There are a lot of RL packages out there,
baselines, and the list goes on. It’s hard to know however, how any of those implementations stack up to published state-of-the-art results. There are several reasons, some are:
- The standard RL tasks (Mujoco & Atari) are extremely sensitive to not only model hyper-parameters but even random seeds (Islam et al).
- Even researchers implementing the same algorithm in two different code-bases have failed to produce consistent results given the same model parameters (described in Henderson et al, e.g. Figure 6).

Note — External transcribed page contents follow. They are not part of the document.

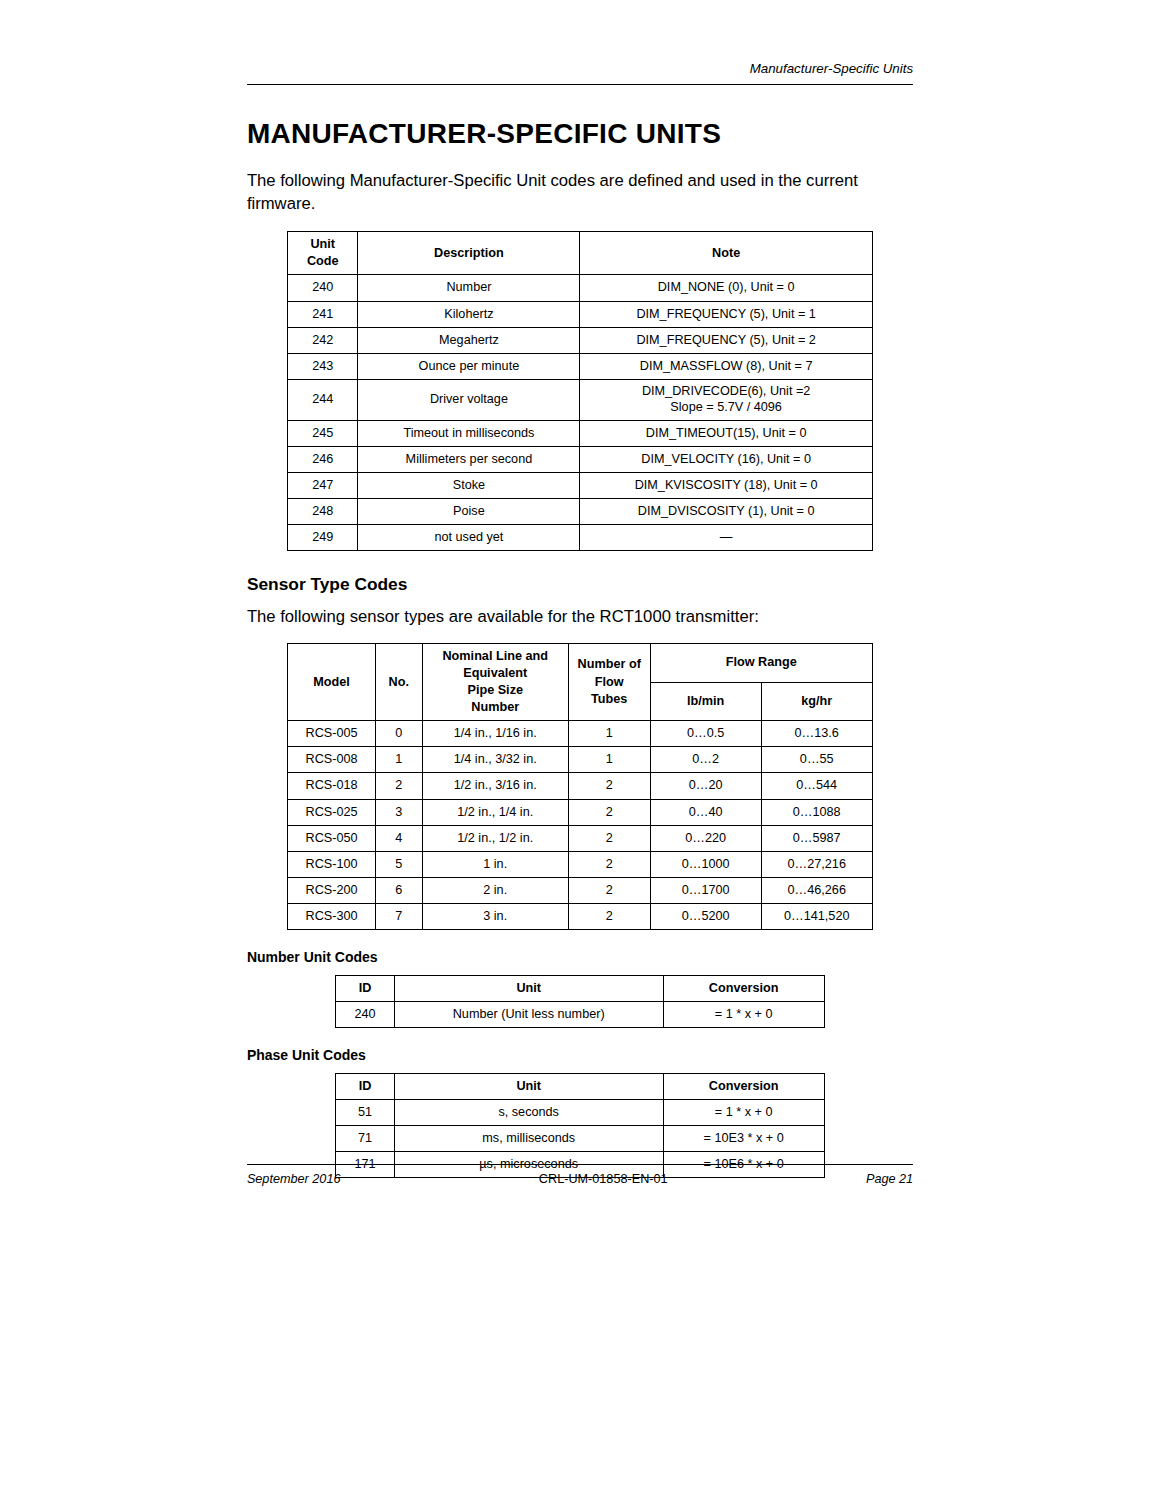Manufacturer-Specific Units
MANUFACTURER-SPECIFIC UNITS
The following Manufacturer-Specific Unit codes are defined and used in the current firmware.
| Unit Code | Description | Note |
| --- | --- | --- |
| 240 | Number | DIM_NONE (0), Unit = 0 |
| 241 | Kilohertz | DIM_FREQUENCY (5), Unit = 1 |
| 242 | Megahertz | DIM_FREQUENCY (5), Unit = 2 |
| 243 | Ounce per minute | DIM_MASSFLOW (8), Unit = 7 |
| 244 | Driver voltage | DIM_DRIVECODE(6), Unit =2 Slope = 5.7V / 4096 |
| 245 | Timeout in milliseconds | DIM_TIMEOUT(15), Unit = 0 |
| 246 | Millimeters per second | DIM_VELOCITY (16), Unit = 0 |
| 247 | Stoke | DIM_KVISCOSITY (18), Unit = 0 |
| 248 | Poise | DIM_DVISCOSITY (1), Unit = 0 |
| 249 | not used yet | — |
Sensor Type Codes
The following sensor types are available for the RCT1000 transmitter:
| Model | No. | Nominal Line and Equivalent Pipe Size Number | Number of Flow Tubes | Flow Range |
| --- | --- | --- | --- | --- |
| lb/min | kg/hr |
| RCS-005 | 0 | 1/4 in., 1/16 in. | 1 | 0…0.5 | 0…13.6 |
| RCS-008 | 1 | 1/4 in., 3/32 in. | 1 | 0…2 | 0…55 |
| RCS-018 | 2 | 1/2 in., 3/16 in. | 2 | 0…20 | 0…544 |
| RCS-025 | 3 | 1/2 in., 1/4 in. | 2 | 0…40 | 0…1088 |
| RCS-050 | 4 | 1/2 in., 1/2 in. | 2 | 0…220 | 0…5987 |
| RCS-100 | 5 | 1 in. | 2 | 0…1000 | 0…27,216 |
| RCS-200 | 6 | 2 in. | 2 | 0…1700 | 0…46,266 |
| RCS-300 | 7 | 3 in. | 2 | 0…5200 | 0…141,520 |
Number Unit Codes
| ID | Unit | Conversion |
| --- | --- | --- |
| 240 | Number (Unit less number) | = 1 * x + 0 |
Phase Unit Codes
| ID | Unit | Conversion |
| --- | --- | --- |
| 51 | s, seconds | = 1 * x + 0 |
| 71 | ms, milliseconds | = 10E3 * x + 0 |
| 171 | µs, microseconds | = 10E6 * x + 0 |
September 2016 CRL-UM-01858-EN-01 Page 21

- It takes time to build reproducible experimentation code.
I’ve been building
yarlp for educational purposes, and I wanted to make sure my implementations matched baselines. OpenAI seems to have created something akin to tensorflow models in terms of reproducibility for RL, so a natural step was to benchmark against OpenAI
baselines. Nevertheless, I found it quite difficult to match their results because of:
- environment wrappers and how environment observations were normalized
- simple tweaks to model hyper-parameters
- the choice of baseline model
- and yes, random seeds!
Here are my results on Mujoco1M after painstakingly hashing out minor differences in OpenAI’s implementation of TRPO compared to mine (which are now virtually identical 😂). I averaged over 5 random seeds using this script in
baselines, and using the
run_benchmark cli script in
yarlp, which run all environments in parallel. The results match, but clearly even 5 random seeds is not enough (we plot the 95th percentile CI).

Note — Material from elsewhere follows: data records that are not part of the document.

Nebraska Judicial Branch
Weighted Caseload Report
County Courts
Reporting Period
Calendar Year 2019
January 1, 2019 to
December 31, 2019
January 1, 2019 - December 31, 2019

To demonstrate some of the difficulty in reproducibility, here is the same exact algorithm averaged over 2 randomly chosen sets of 3 random seeds on Swimmer-v1 (similar to Figure 10 in Henderson et al):
And this is what happens when I use a value function implementation from
rllab compared to the one used in OpenAI
baselines on Swimmer-v1 averaged over 3 random seeds:
And this is what happens when observations are not normalized on the Mujoco1M benchmark (Walker2d and HalfCheetah perform noticeably worse):
One can easily produce these kinds of results for other environments, as seen in Henderson et al.
RL is fun, but it’s a bit concerning how unstable these algorithms and environments can be.